__Trecho da página__
........

Gilberto Barbosa dos Santos
De tempos em tempos a natureza política das coisas oferece aos cientistas sociais subsídios para pensarmos o agir dos representantes da coletividade. É interessante notar, conforme eu disse recentemente a um grupo de amigos: a cada dois anos há eleições no país, o que motiva àqueles que se ocupam em pensar a sociedade a refletir sobre o sentido do agir de quem escolhe e daqueles que serão vaticinados pela vontade do povo através de seus votos-consciências. Dito de outra forma: como se estivesse em um supermercado ou loja de departamentos, no dia aprazado, o eleitor escolherá a mercadoria que melhor lhe convier para satisfazer as necessidades que sua cidadania exige. Mas como a escolha deverá ser feita? Quais são as bases utilizadas pelo consumidor do político-mercadológico para dizer que este ou aquele alcançará, que o satisfará durante os próximos 48 meses? Responder essa interpelação e outros que advirão do desdobramento do primeiro questionamento, não é tarefa difícil: a promessa sempre pautada não no momento, mas em um vir a ser, segundo a concepção de Immanuel Kant (1724-1804), segundo a qual, o homem nunca será, já que existirá sempre e no amanhã que jamais se tornará presente.

........

__Dados fornecidos__

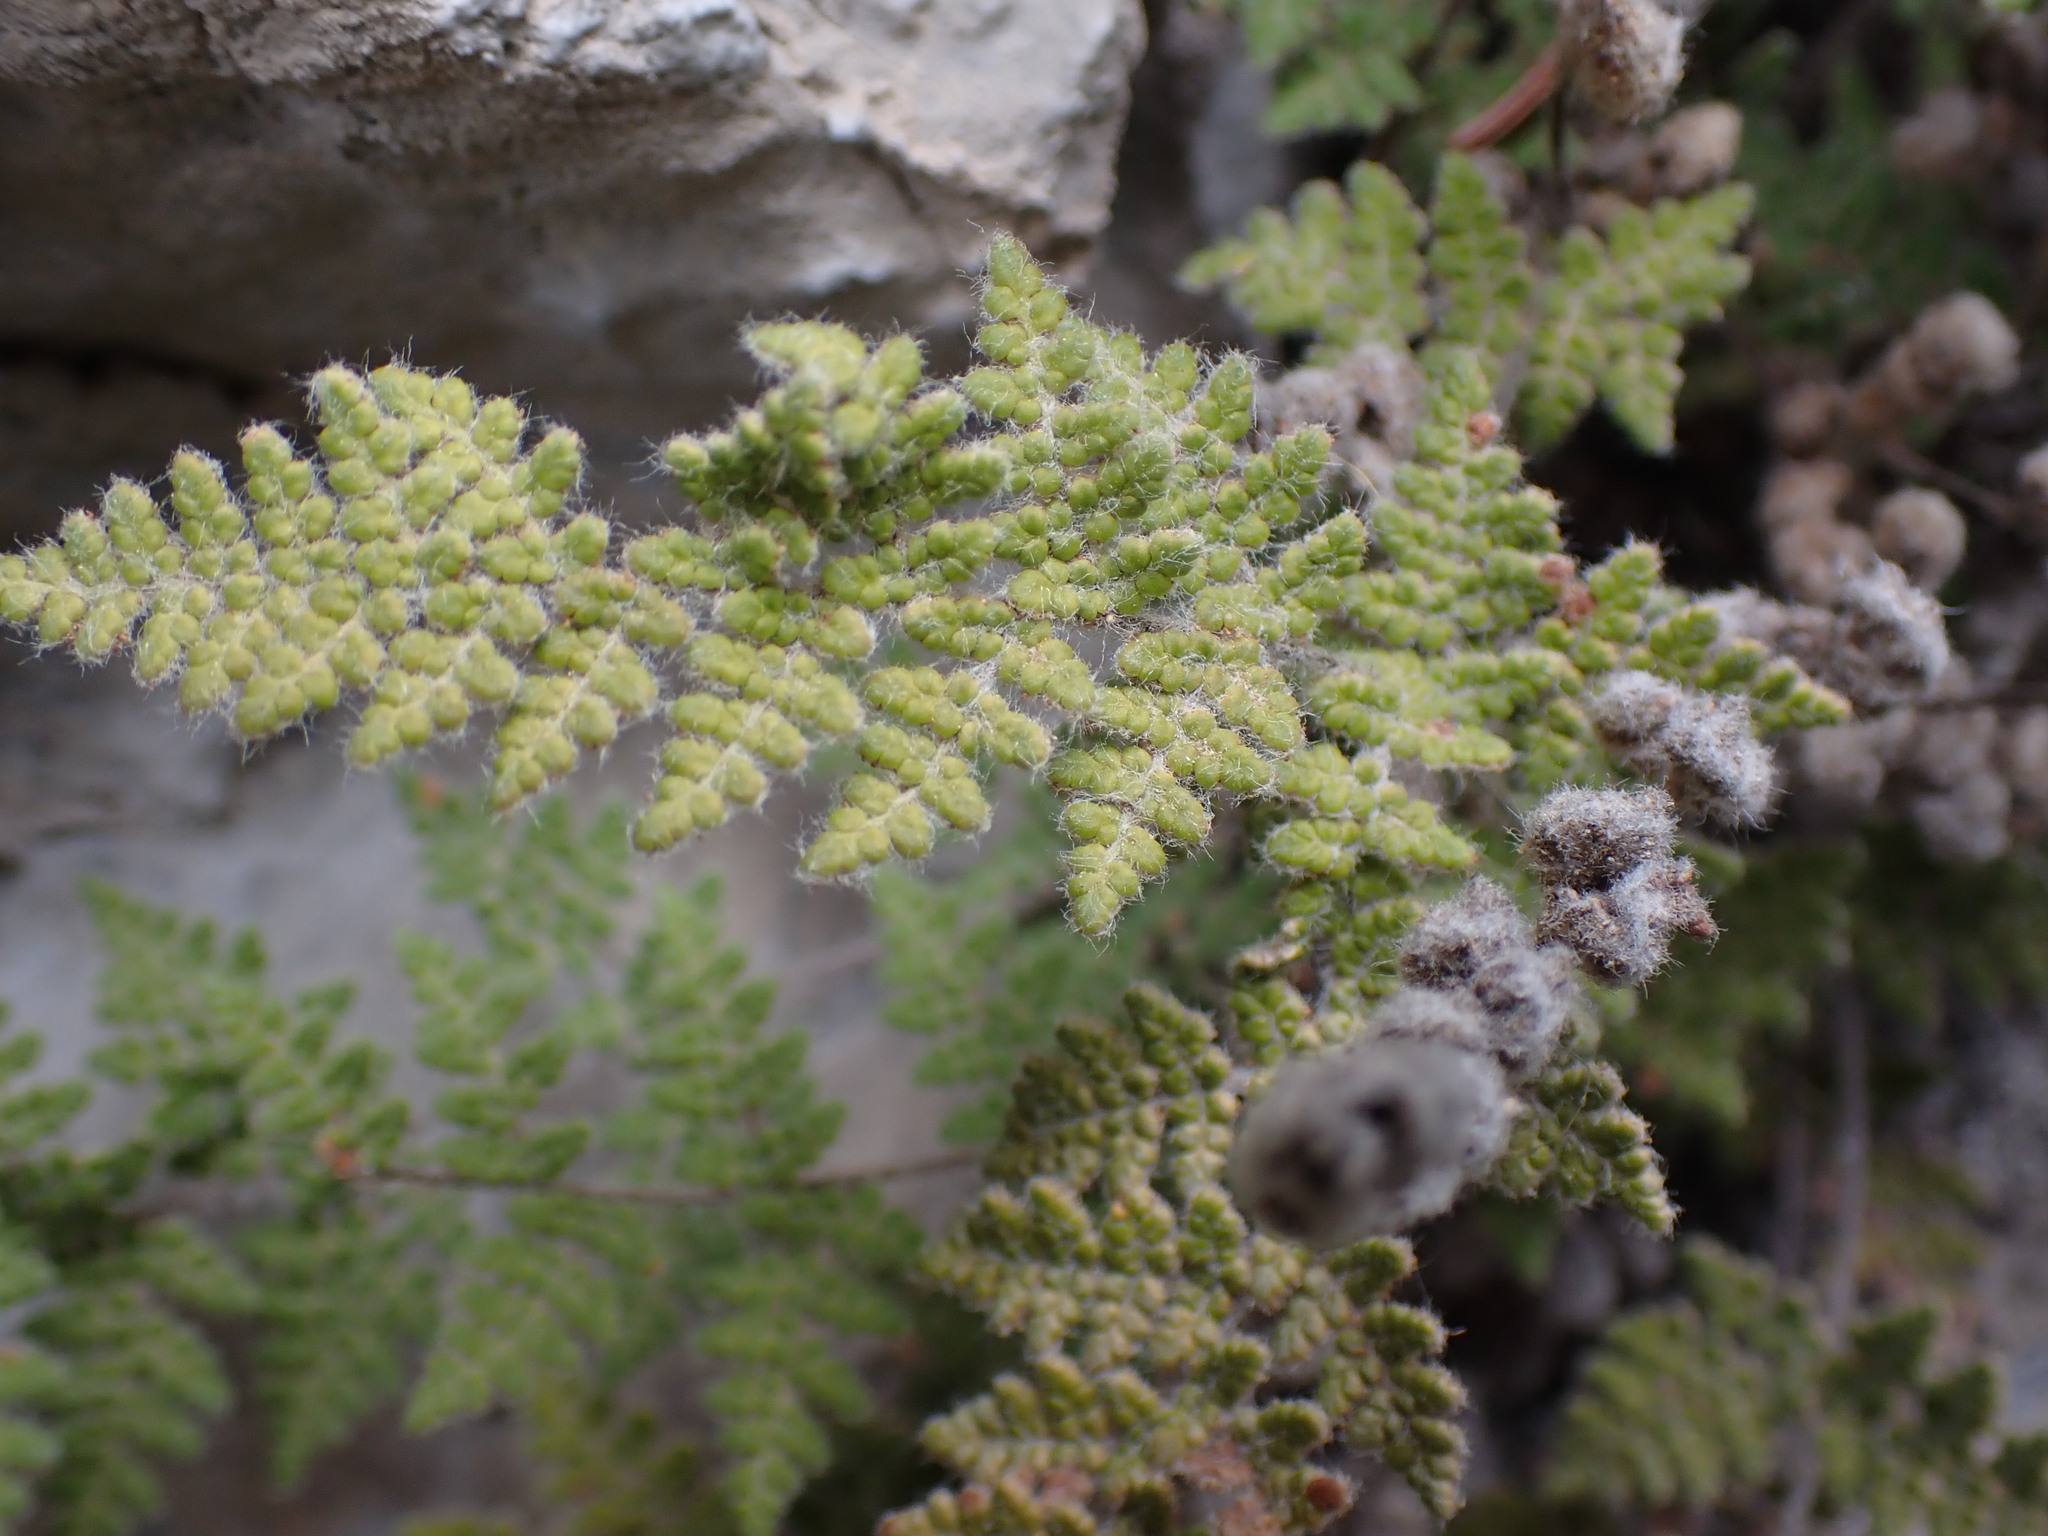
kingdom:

........

__Tarefas a realizar__
1. Com base no texto sobre as eleições, explique em uma a três frases por que quem se ocupa em pensar a sociedade é levado, a cada dois anos, a refletir sobre o agir dos eleitores e dos eleitos.
2. Retome o texto sobre as eleições no ponto em que ele termina e escreva a continuação.

__Respostas escritas__
1. Porque a cada dois anos há eleições no país, e isso motiva quem se ocupa em pensar a sociedade a refletir sobre o sentido do agir de quem escolhe e daqueles que serão escolhidos pela vontade do povo por meio de seus votos.

2.
Parece-me que enquanto ficar no âmbito político e do eleitorado, a demanda sempre será essa, mas quando a promessa extrapola o universo do eleito e seu público, ou seja, entre eleito e eleito, ou melhor, entre governador e prefeito, ou presidente da República e governador? Quais são as chances do dito se transformar no prometido, caindo posteriormente no campo da concretização? Se a política brasileira for analisada sob a perspectiva romanesca, portanto ficcional, com grande dose de realidade, entender-se-á que, num passado não muito longínquo, mais especificamente nos tempos do coronelismo, sabia-se que o eleitor apaniguado de determinado feudo rural receberia antes do voto um pé de botina e depois de encerrado as votações, viria o outro pé, formando-se um par perfeito para o sertanejo enfrentar as agruras de sua labuta diária, ou como ele mesmo gostava de chamar, a sua lida no campo.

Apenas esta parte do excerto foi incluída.